**SOURCE EXTRACT**:
[START]
Turning now to FIG. 4, the server computing device 10 and the client computing device 20 are shown during a dataset query phase. In the dataset query phase, the processor 12 may be further configured to receive a dataset query 80 from the client computing device 20. The user of the client computing device 20 may initiate the dataset query 80 by entering a user input at the GUI 60 using the one or more input devices of the client input device suite 26. The search query 80 may be received and processed at a search module 37 included in the API 36. In some examples, the dataset query 80 may indicate at least a portion of the dataset metadata 40 and/or at least a portion of the dataset group metadata 42. For example, the dataset query 80 may be a query for data collected during a specific time interval or in a specific geographic region. The dataset query 80 may identify one or more target datasets 86 among the plurality of datasets 34. Additionally or alternatively, the dataset query 80 may identify one or more target dataset groups 84 among the plurality of dataset groups 32.


In response to receiving the dataset query 80, the processor 12 may be further configured to perform a search over the dataset metadata 40 and/or the dataset group metadata 42 to thereby generate search results 82. In some examples, the search module 37 may be configured to convert the dataset query 80 received at the GUI 60 into a form in which the dataset query 80 may be compared directly to the dataset metadata 40 and the dataset group metadata 42 in order to identify, as the search results 82, one or more datasets 34 with metadata that corresponds to the search query 80. The search results 82 may, for example, take the form of a ranked list. The search results 82 may be retrieved from the blob file 52 in examples in which the datasets 34, dataset metadata 40, and dataset group metadata 42 are stored in a blob file 52. In examples in which the dataset query 80 identifies one or more target datasets 86, the search may be performed over dataset metadata 40 and/or dataset group metadata 42 corresponding to the one or more target datasets 86.


In response to generating the search results 82, the processor 12 may be further configured to transmit the search results 82 to the client computing device 20 via the API 36. The search results 82 may be transmitted to the client computing device 20 by the search module 37. The processor 12 may, in some examples, be configured to transmit the search results 82 to the client computing device in a plurality of search result outputting iterations in which a respective plurality of search result chunks 83 are streamed to the client computing device 20.


In some examples, the processor 12 may be further configured to transmit user interface data 62 for the hierarchical data file 30 to the client computing device 20 for display in the GUI 60. The user interface data 62 may indicate the plurality of datasets 34 hierarchically organized into the plurality of dataset groups 32 as specified by the dataset group metadata 42. Accordingly, the processor 12 may provide a graphical representation of the hierarchical data file 30 to the user of the client computing device 20. The user interface data 62 for the hierarchical data file 30 may, in some examples, encode one or more interactable GUI elements via which the user of the client computing device 20 may enter the dataset query 80. In addition, the GUI 60 may include one or more interactable GUI elements via which the user of the client computing device 20 may upload data for inclusion in the hierarchical data file 30. Thus, via the API 36, the server computing device 10 may provide the user with a tool for interacting with the hierarchical data file 30 from the client computing device 20.
[END]
**WHAT TO DO**:
**a.** In the dataset query passage, what four actions does the processor 12 "may be further configured to" perform, one for each time that phrase appears?
**b.** Can you carry the dataset query passage forward from its last sentence?
The items play no part in answering.

**ROWS**:
[START]
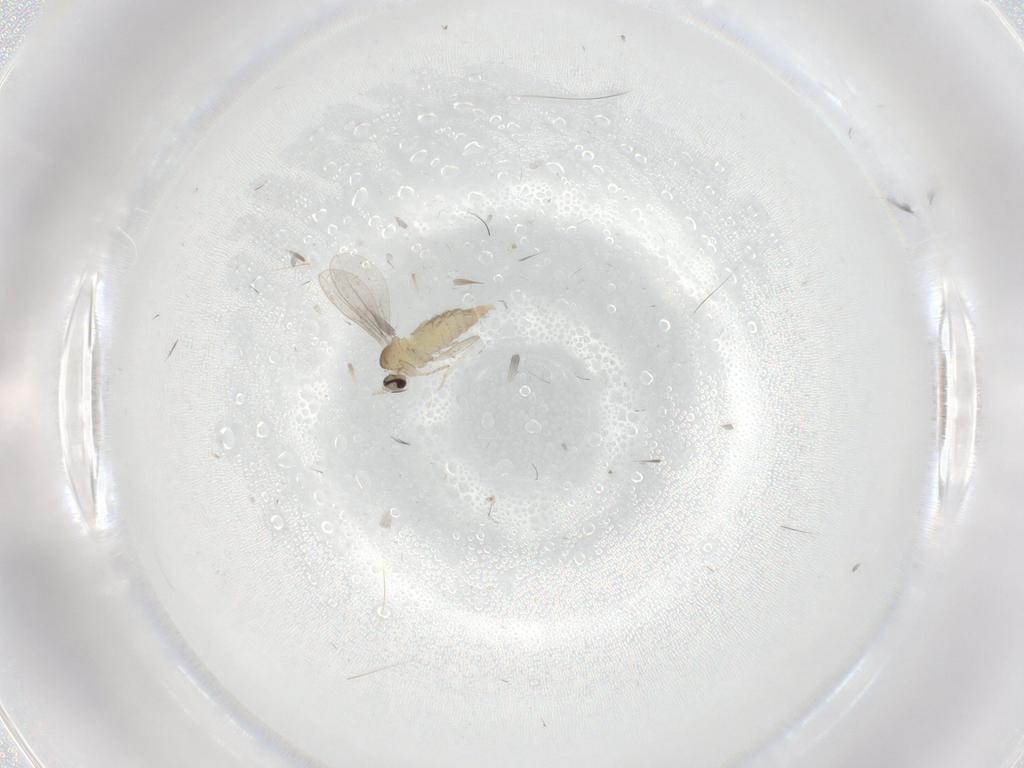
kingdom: Animalia
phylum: Arthropoda
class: Insecta
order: Diptera
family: Cecidomyiidae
[END]
**RESPONSES IN ORDER**:
**a.**
1. Receive a dataset query 80 from the client computing device 20.
2. Perform a search over the dataset metadata 40 and/or the dataset group metadata 42 to generate search results 82.
3. Transmit the search results 82 to the client computing device 20 via the API 36.
4. Transmit user interface data 62 for the hierarchical data file 30 to the client computing device 20 for display in the GUI 60.

**b.**
FIG. 5 shows an example of a filesystem view 64 of the hierarchical data file 30 that may be displayed as part of the GUI 60. In the filesystem view 64, the dataset groups 32 included in the hierarchical data file 30 are shown as folders, and the datasets 34 included in the hierarchical data file 30 are shown as files located in those folders. Accordingly, the user of the client computing device 20 may view and interact with the datasets 34 and dataset groups 32 of the hierarchical data file 30 as though the datasets 34 and dataset groups 32 were stored locally on the client computing device 20 as files and folders, respectively. Thus, the filesystem encoded in the datasets 34 and dataset groups 32 of the hierarchical data file 30 may be mounted at the client computing device 20.



FIG. 6A shows a flowchart of an example method 100 for use at a server computing device. The method 100 may be used with the server computing device 10 of FIG. 1 or with some other server computing device. The method 100 includes a dataset ingestion phase and a dataset query phase. In the dataset ingestion phase, the method 100 may include, at step 102, receiving a hierarchical data file including a plurality of datasets that are hierarchically organized in a plurality of dataset groups. The hierarchical data file may be received via an API executed at the server computing device. The hierarchical data file may, for example, be a Hierarchical Data Format 5 (HDF5) file, a Zarr file, a JSON file, and XML file, or some other type of file that has a rich metadata system. In some examples, the data included in the hierarchical data file may differ in data type between datasets.


At step 104, the method 100 may further include assigning respective dataset metadata to the plurality of datasets and respective dataset group metadata to the plurality of dataset groups. The dataset metadata and the dataset group metadata may respectively indicate the hierarchical structure of the hierarchical data file. In addition, the dataset metadata and the dataset metadata may indicate additional properties of the plurality of datasets and the plurality of dataset groups, such as a file size of a dataset or dataset group or a timestamp of a time at which a dataset or dataset group was created or most recently modified. The dataset metadata and the dataset group metadata may, for example, be included in one or more JSON files. The dataset metadata and the dataset group metadata may be generated at the server computing device or may alternatively be received from the client computing device via the API. At step 106, the method 100 may further include storing, in the memory, the plurality of datasets, the dataset metadata, and the dataset group metadata. For example, the plurality of datasets, the dataset metadata, and the dataset group metadata may be stored in the memory as a blob file. The blob file may, for example, be stored in a sharded and parallelized form across a plurality of server instances.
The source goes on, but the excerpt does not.